NEW YORK–A key Rhode Island lawmaker has told the National Association of Insurance Commissioners it is using its state accreditation process to infringe on the powers of state legislators.
The verbal sparks came from Rhode Island State Rep. Brian Kennedy, D-Ashaway, who is president-elect of the National Conference of Insurance Legislators.
His remarks came Saturday during one of the forums at the NAIC meeting that concludes here today.
The practice of granting states NAIC accreditation started in the last decade with the aim of obtaining a uniform application of solvency laws, such as risk-based capital and financial examination laws.
Some state lawmakers in the past have questioned if regulators were stepping over the line into legislative prerogatives in requiring states to enforce certain laws.
At the Accreditation Committee meeting Saturday, Mr. Kennedy told regulators that expanding accreditation to new areas threatens state legislative authority.
He referred specifically to the Insurance Receivership Model Act and the Sarbanes-Oxley-inspired amendments to the Model Audit Rule as examples of what he described as controversial legislation forced upon states by virtual fiat from the regulators.

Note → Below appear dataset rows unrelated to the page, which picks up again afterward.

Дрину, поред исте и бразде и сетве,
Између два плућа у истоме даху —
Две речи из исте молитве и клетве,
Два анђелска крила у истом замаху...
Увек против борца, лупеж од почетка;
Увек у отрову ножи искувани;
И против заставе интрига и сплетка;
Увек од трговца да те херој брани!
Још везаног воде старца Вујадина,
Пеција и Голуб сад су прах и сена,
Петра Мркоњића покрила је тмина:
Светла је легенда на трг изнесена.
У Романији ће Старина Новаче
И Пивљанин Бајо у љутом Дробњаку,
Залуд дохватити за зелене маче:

Several stages lasting about four years must pass before such laws become accreditation standards, during which time regulators look at the kind of acceptance they gain in the states.

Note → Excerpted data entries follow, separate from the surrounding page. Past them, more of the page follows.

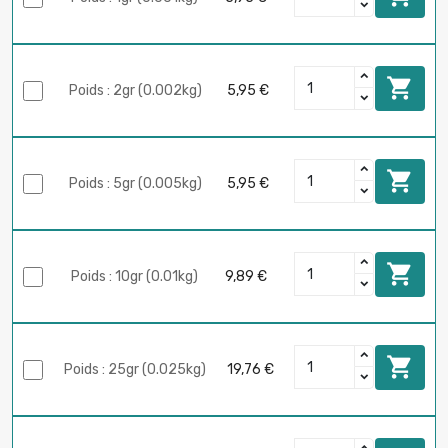

Poids : 2gr (0.002kg)
5,95 €

Poids : 5gr (0.005kg)
5,95 €

Poids : 10gr (0.01kg)
9,89 €

Poids : 25gr (0.025kg)
19,76 €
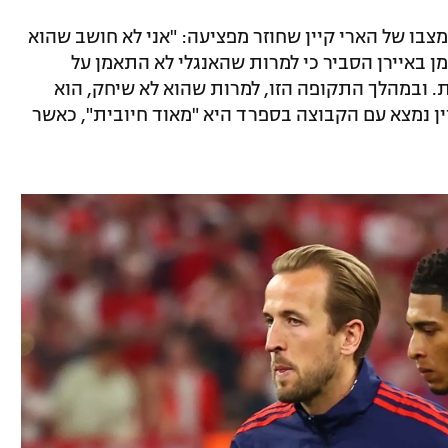
צבו של הארי קיין שחוזר מפציעה: "אני לא חושב שהוא
ן באיירן הסביר כי למרות שהאנגלי לא התאמן על
 ובמהלך התקופה הזו, למרות שהוא לא שיחק, הוא
ן נמצא עם הקבוצה בספרד היא "מאוד חיובית", כאשר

NCOIL objected strongly to the amendments to the Model Audit Rule when they were under debate at the NAIC. They require companies to undertake internal control reviews and bar carriers from hiring their auditors as consultants.
One concession from the regulators included the requirement that states had to approve the amendments rather than have them automatically imposed by reference to the Model Audit Rule.
But since the Model Audit Rule is itself an accreditation standard, it remained unclear if it was possible for a state to reject the amendments and still remain accredited.
Rhode Island Commissioner Joe Torti said he hopes to work with Mr. Kennedy to alleviate his concerns, but said there were no immediate plans to alter the current accreditation process.
New York remains the only state without NAIC accreditation, and Eric Dinallo, the state's new acting commissioner, said jestingly, "Please help me get accredited."
He commented that his state's placement on the Accreditation Committee seemed like some kind of cosmic joke.
And while New York remains the only state without accreditation, there was a suggestion voiced by a trade group at the meeting that NAIC might want to put Florida in the same category based on recent actions in that state's legislature.
Earlier this year Florida lawmakers passed a package of measures to deal with a property insurance crisis that included a little-noticed provision to set up an office to reduce collateral requirements for foreign reinsurers. A similar proposal has been discussed by the NAIC for years, but was never acted on.
Mike Koziol, assistant general counsel of the Property Casualty Insurers Association of America, commenting on Florida's move said, "This seems to me like it could put the state's accreditation in jeopardy."